Cultivating your personal brand

I was at a dinner last night that Simon Francis, CEO for EMEA at Saatchi & Saatchi, spoke at. His topic was branding and, specifically, the concept of lovemarks that Saatchi & Saatchi has developed (brands that have “love” as well as respect and “inspire loyalty beyond reason”).

Saatchi’s approach to building a lovemark is to engage people emotionally; rather than rationally, and create good feelings about a brand. He gave a lot of examples such as Apple doing this with the iPod compared to Sony’s Walkman (“Apple just get how people can feel moved by music”), etc.

I asked a question about Simon’s take on the idea of personal branding and here is his response:

Simon was aware of various moves people are making to cultivate a personal brand (and mentioned some topical examples such as Tiger Woods!) and how it can all go horribly wrong if you’re exposed as something different to the brand you portray.

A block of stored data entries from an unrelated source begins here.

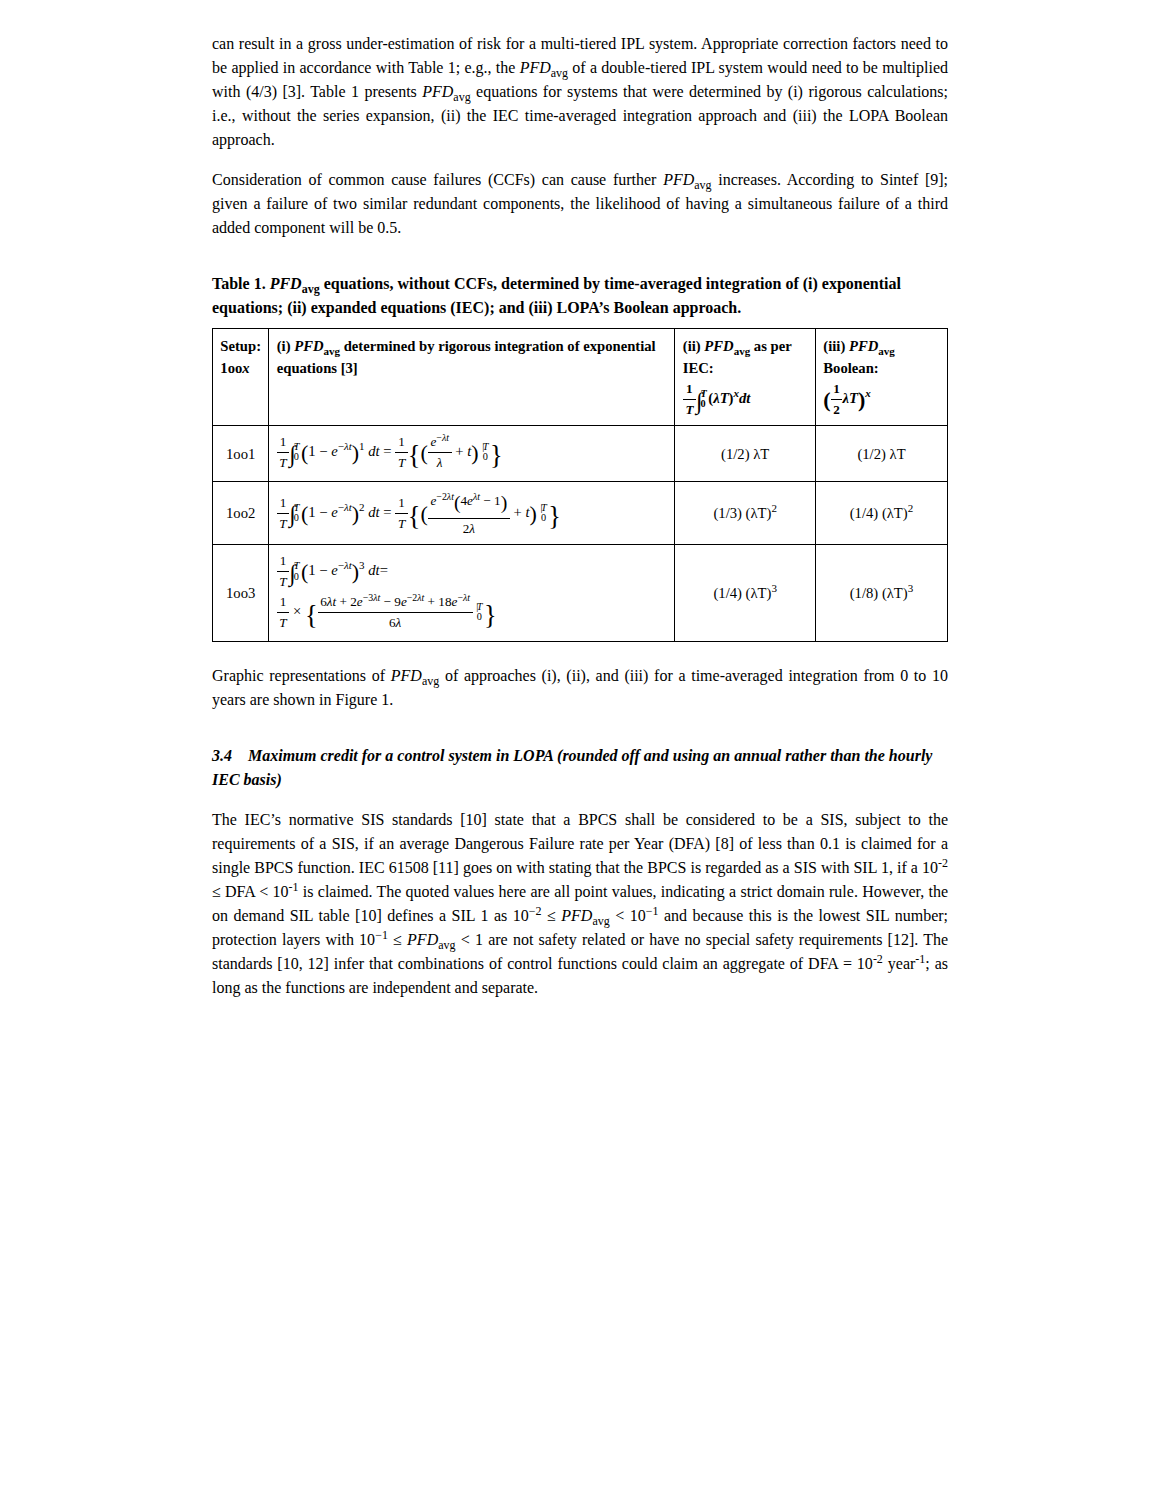can result in a gross under-estimation of risk for a multi-tiered IPL system. Appropriate correction factors need to be applied in accordance with Table 1; e.g., the PFDavg of a double-tiered IPL system would need to be multiplied with (4/3) [3]. Table 1 presents PFDavg equations for systems that were determined by (i) rigorous calculations; i.e., without the series expansion, (ii) the IEC time-averaged integration approach and (iii) the LOPA Boolean approach.
Consideration of common cause failures (CCFs) can cause further PFDavg increases. According to Sintef [9]; given a failure of two similar redundant components, the likelihood of having a simultaneous failure of a third added component will be 0.5.
Table 1. PFDavg equations, without CCFs, determined by time-averaged integration of (i) exponential equations; (ii) expanded equations (IEC); and (iii) LOPA’s Boolean approach.
| Setup: 1oo x | (i) PFD avg determined by rigorous integration of exponential equations [3] | (ii) PFD avg as per IEC: 1 T ∫ T 0 ( λT ) x dt | (iii) PFD avg Boolean: ( 1 2 λT ) x |
| --- | --- | --- | --- |
| 1oo1 | 1 T ∫ T 0 ( 1 − e − λt ) 1 dt = 1 T { ( e − λt λ + t ) / T 0 } | (1/2) λT | (1/2) λT |
| 1oo2 | 1 T ∫ T 0 ( 1 − e − λt ) 2 dt = 1 T { ( e −2 λt ( 4 e λt − 1 ) 2 λ + t ) / T 0 } | (1/3) (λT) 2 | (1/4) (λT) 2 |
| 1oo3 | 1 T ∫ T 0 ( 1 − e − λt ) 3 dt = 1 T × { 6 λt + 2 e −3 λt − 9 e −2 λt + 18 e − λt 6 λ / T 0 } | (1/4) (λT) 3 | (1/8) (λT) 3 |
Graphic representations of PFDavg of approaches (i), (ii), and (iii) for a time-averaged integration from 0 to 10 years are shown in Figure 1.
3.4 Maximum credit for a control system in LOPA (rounded off and using an annual rather than the hourly IEC basis)
The IEC’s normative SIS standards [10] state that a BPCS shall be considered to be a SIS, subject to the requirements of a SIS, if an average Dangerous Failure rate per Year (DFA) [8] of less than 0.1 is claimed for a single BPCS function. IEC 61508 [11] goes on with stating that the BPCS is regarded as a SIS with SIL 1, if a 10-2 ≤ DFA < 10-1 is claimed. The quoted values here are all point values, indicating a strict domain rule. However, the on demand SIL table [10] defines a SIL 1 as 10−2 ≤ PFDavg < 10−1 and because this is the lowest SIL number; protection layers with 10−1 ≤ PFDavg < 1 are not safety related or have no special safety requirements [12]. The standards [10, 12] infer that combinations of control functions could claim an aggregate of DFA = 10-2 year-1; as long as the functions are independent and separate.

He made the point that the technology and social media we all have at our disposal is so powerful, it would be pointless trying to position yourself as something that a quick Google search will reveal as untrue.

So it came down to integrity – and that presenting yourself honestly as who you really are is the only way to go. Sound advice.

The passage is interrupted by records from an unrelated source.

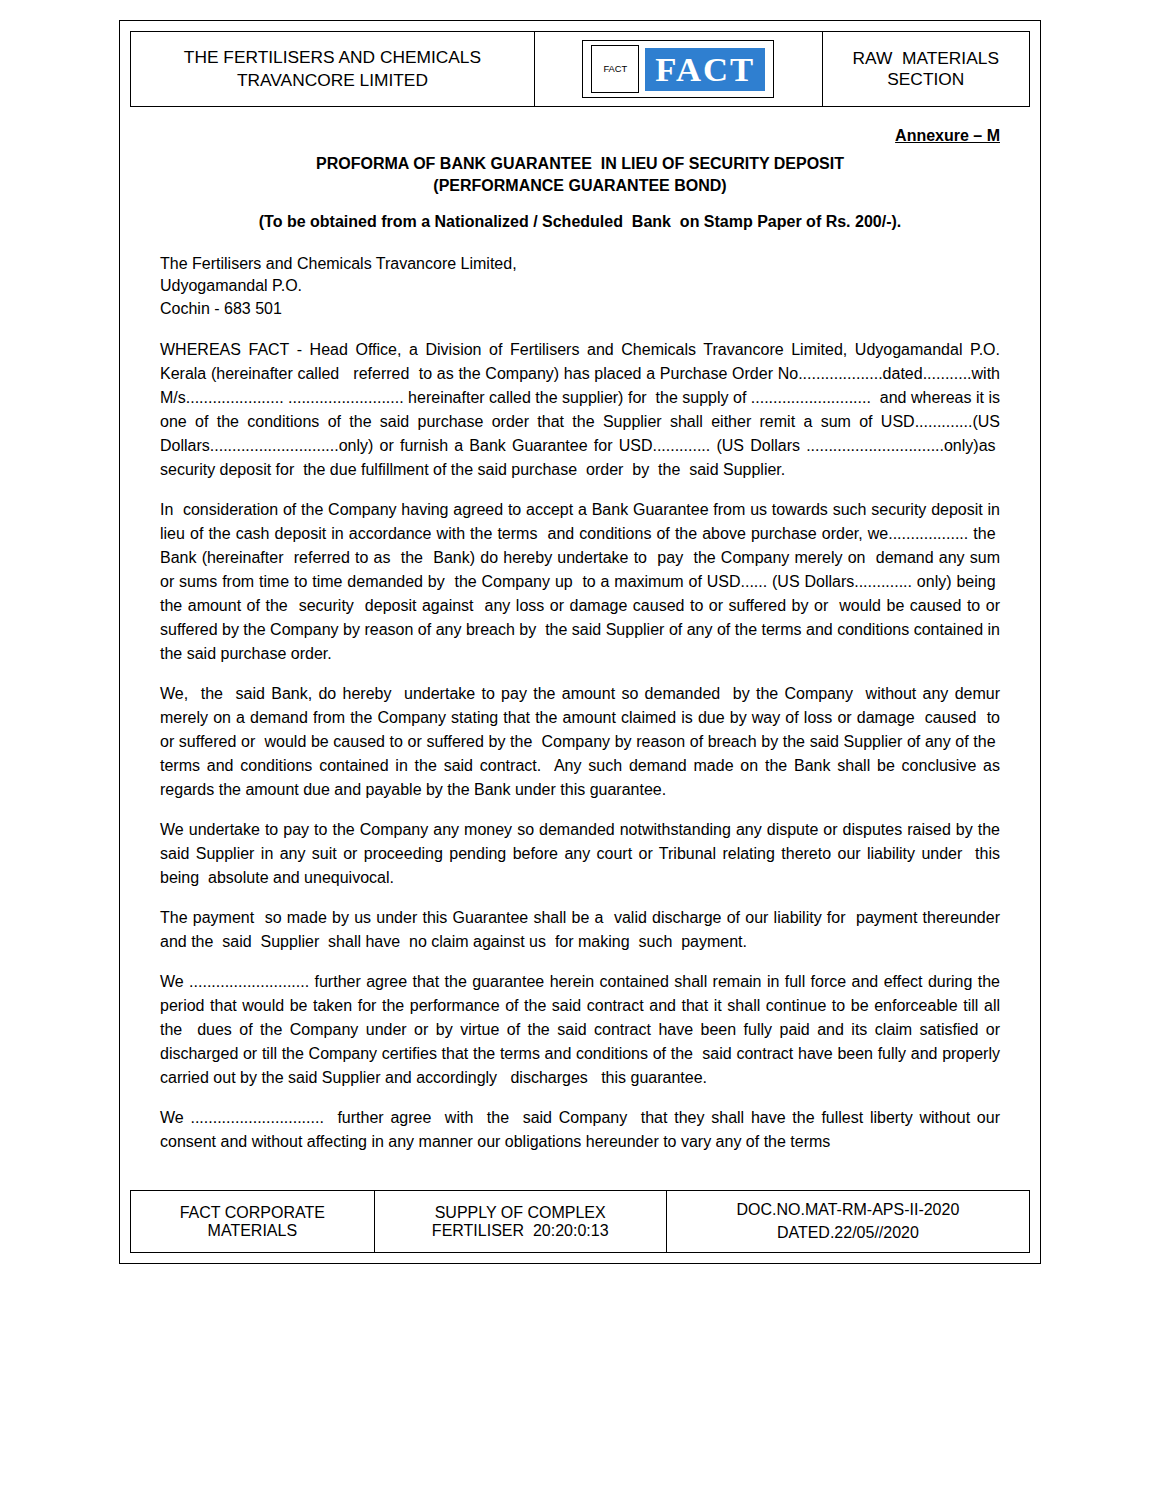| THE FERTILISERS AND CHEMICALS TRAVANCORE LIMITED | FACT FACT | RAW MATERIALS SECTION |
Annexure – M
PROFORMA OF BANK GUARANTEE IN LIEU OF SECURITY DEPOSIT
(PERFORMANCE GUARANTEE BOND)
(To be obtained from a Nationalized / Scheduled Bank on Stamp Paper of Rs. 200/-).
The Fertilisers and Chemicals Travancore Limited,
Udyogamandal P.O.
Cochin - 683 501
WHEREAS FACT - Head Office, a Division of Fertilisers and Chemicals Travancore Limited, Udyogamandal P.O. Kerala (hereinafter called referred to as the Company) has placed a Purchase Order No...................dated...........with M/s...................... .......................... hereinafter called the supplier) for the supply of ........................... and whereas it is one of the conditions of the said purchase order that the Supplier shall either remit a sum of USD.............(US Dollars.............................only) or furnish a Bank Guarantee for USD............. (US Dollars ...............................only)as security deposit for the due fulfillment of the said purchase order by the said Supplier.
In consideration of the Company having agreed to accept a Bank Guarantee from us towards such security deposit in lieu of the cash deposit in accordance with the terms and conditions of the above purchase order, we.................. the Bank (hereinafter referred to as the Bank) do hereby undertake to pay the Company merely on demand any sum or sums from time to time demanded by the Company up to a maximum of USD...... (US Dollars............. only) being the amount of the security deposit against any loss or damage caused to or suffered by or would be caused to or suffered by the Company by reason of any breach by the said Supplier of any of the terms and conditions contained in the said purchase order.
We, the said Bank, do hereby undertake to pay the amount so demanded by the Company without any demur merely on a demand from the Company stating that the amount claimed is due by way of loss or damage caused to or suffered or would be caused to or suffered by the Company by reason of breach by the said Supplier of any of the terms and conditions contained in the said contract. Any such demand made on the Bank shall be conclusive as regards the amount due and payable by the Bank under this guarantee.
We undertake to pay to the Company any money so demanded notwithstanding any dispute or disputes raised by the said Supplier in any suit or proceeding pending before any court or Tribunal relating thereto our liability under this being absolute and unequivocal.
The payment so made by us under this Guarantee shall be a valid discharge of our liability for payment thereunder and the said Supplier shall have no claim against us for making such payment.
We ........................... further agree that the guarantee herein contained shall remain in full force and effect during the period that would be taken for the performance of the said contract and that it shall continue to be enforceable till all the dues of the Company under or by virtue of the said contract have been fully paid and its claim satisfied or discharged or till the Company certifies that the terms and conditions of the said contract have been fully and properly carried out by the said Supplier and accordingly discharges this guarantee.
We .............................. further agree with the said Company that they shall have the fullest liberty without our consent and without affecting in any manner our obligations hereunder to vary any of the terms
| FACT CORPORATE MATERIALS | SUPPLY OF COMPLEX FERTILISER 20:20:0:13 | DOC.NO.MAT-RM-APS-II-2020 DATED.22/05//2020 |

Essentially, Simon saw people’s efforts at personal branding to be no different to conventional means of self-marketing, such as a good CV, being appropriately dressed for the roles you aspire to, etc. – just that people were using new tools to do this and it has been given a new name.

In an earlier part of his presentation about how his teams put together the makings of a lovemark, Simon talked about starting with “a new idea” for the brand – an organising thought around which the whole campaign rotates. The example he featured was Saatchi’s work for T-Mobile and the ‘Life is for sharing’ idea that started with the ‘impromptu’ dance at Liverpool Street station.

T-Mobile Liverpool Street dance
T-Mobile Liverpool Street dance

This is a useful concept for personal branding too – what’s your ‘organising thought’? The one big idea about YOU that stands out.

He concluded by talking about how they get ideas for this ‘new idea’ – they ask questions of consumers and listen really carefully for emotions – ‘How do you feel about this brand?’, ‘What would it take for you to really love this kind of product?’ The same approach can apply with creating your personal brand – ask colleagues, former bosses, references, etc about how they feel about working with you – what do they love about working with you?

Then use these emotions when crafting a brand for yourself.